Dr Alan Goddard, The University of Lincoln and Green Biologics Ltd – In vitro and in silico models of n-butanol-membrane interactions

For nearly 100 years, Clostridia bacteria have been used to make valuable chemicals including acetone, butanol and ethanol.  Purification of these products can be both difficult and expensive, but can be made easier and cheaper by increasing their concentrations in the fermentation broth.  The problem with this is that the products can be toxic to the bacteria which produce them; any mechanism which provides protection to the bacteria is highly desirable.  It is also largely unknown how the bacteria export the solvents from where they are made inside the cell.

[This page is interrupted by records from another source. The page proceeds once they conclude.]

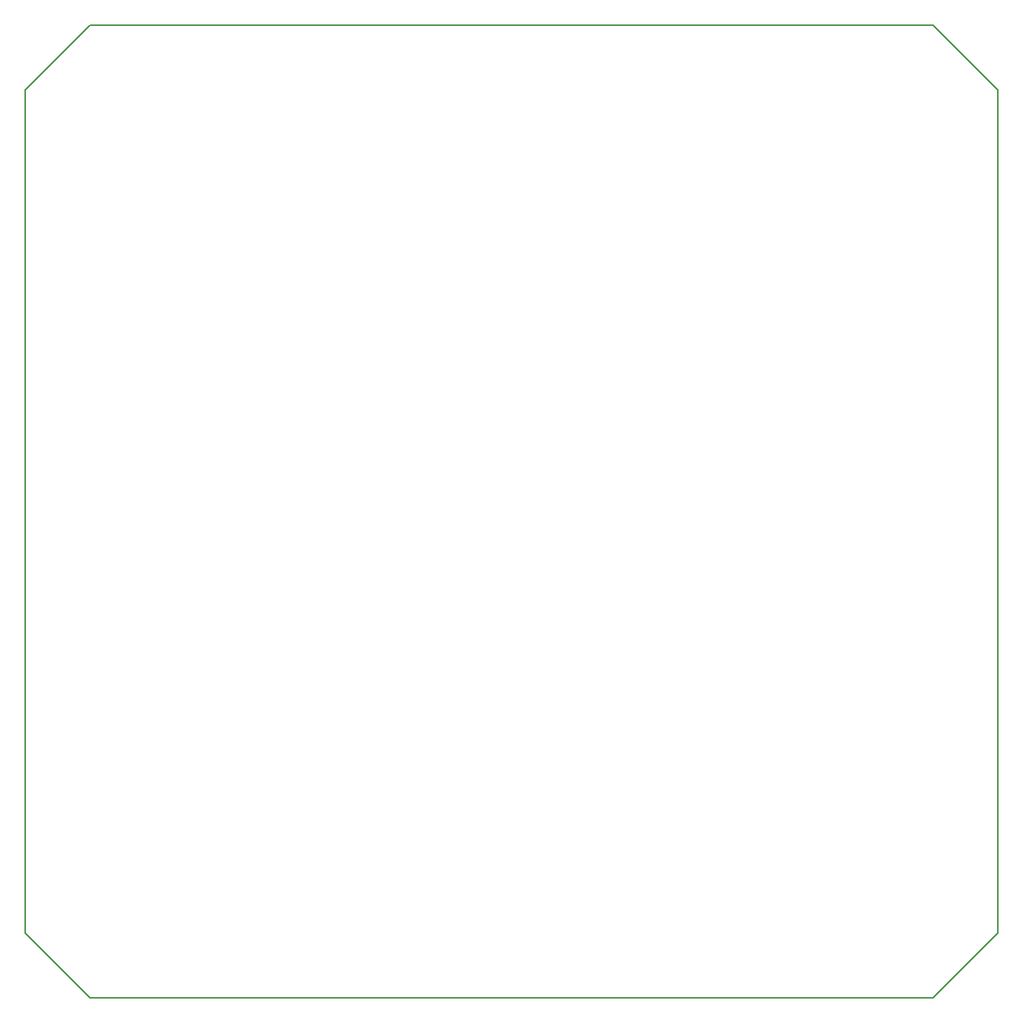
<source format=gm1>
G04 #@! TF.GenerationSoftware,KiCad,Pcbnew,7.0.7*
G04 #@! TF.CreationDate,2024-01-03T18:51:49-05:00*
G04 #@! TF.ProjectId,sunlight_pcb,73756e6c-6967-4687-945f-7063622e6b69,rev?*
G04 #@! TF.SameCoordinates,Original*
G04 #@! TF.FileFunction,Profile,NP*
%FSLAX46Y46*%
G04 Gerber Fmt 4.6, Leading zero omitted, Abs format (unit mm)*
G04 Created by KiCad (PCBNEW 7.0.7) date 2024-01-03 18:51:49*
%MOMM*%
%LPD*%
G01*
G04 APERTURE LIST*
G04 #@! TA.AperFunction,Profile*
%ADD10C,0.150000*%
G04 #@! TD*
G04 APERTURE END LIST*
D10*
X82000000Y-136750000D02*
X82000000Y-43250000D01*
X182750000Y-144000000D02*
X89250000Y-144000000D01*
X190000000Y-43250000D02*
X190000000Y-136750000D01*
X89250000Y-36000000D02*
X182750000Y-36000000D01*
X82000000Y-43250000D02*
X89250000Y-36000000D01*
X82000000Y-136750000D02*
X89250000Y-144000000D01*
X182750000Y-144000000D02*
X190000000Y-136750000D01*
X182750000Y-36000000D02*
X190000000Y-43250000D01*
M02*

</source>
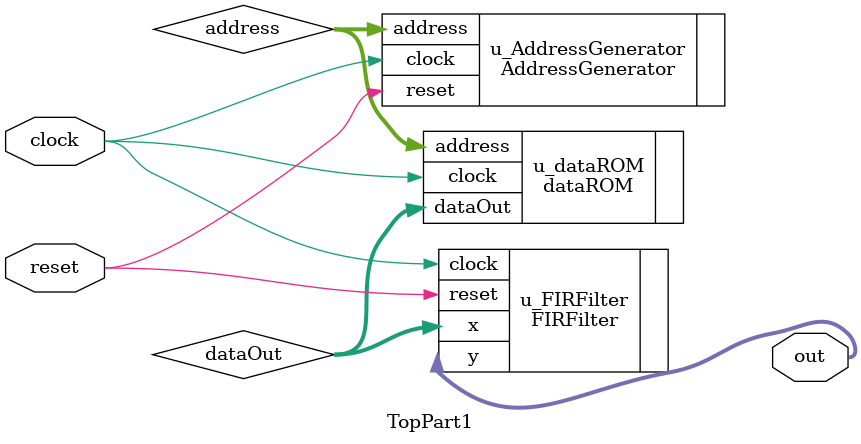
<source format=sv>
`timescale 1ns / 1ps


module TopPart1(clock, reset, out);

    input clock;
    input reset;
    output [9:0] out;
    
    logic [9:0] dataOut;
    logic [0:8] address;
    
    AddressGenerator u_AddressGenerator(
        .clock(clock),
        .reset(reset),
        .address(address)
    );

    dataROM u_dataROM(
        .clock(clock),
        .address(address),
        .dataOut(dataOut)
    );

    FIRFilter u_FIRFilter(
        .clock(clock),
        .reset(reset),
        .x(dataOut),
        .y(out)
    );
endmodule

</source>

Bacteria are surrounded by a membrane made of phospholipids and one mechanism bacteria use to protect themselves from toxicity is to change the lipid composition of this membrane.  This may well provide a viable approach to protecting cells but is very difficult to do in cells.  Ideally, it would be beneficial to know exactly which changes are protective before modifying the bacteria.  To do this, we will test isolated membranes which separate two liquid chambers to model n-butanol movement across membranes.   In concert with this, we will use computer simulations of membranes to model both the direct interaction of n-butanol with membranes and its movement across them.  This will allow us to establish a system in which we can investigate the protective effect of changing the membrane content.  In the long term, these changes can be applied to living bacteria to improve the production of these valuable biofuels.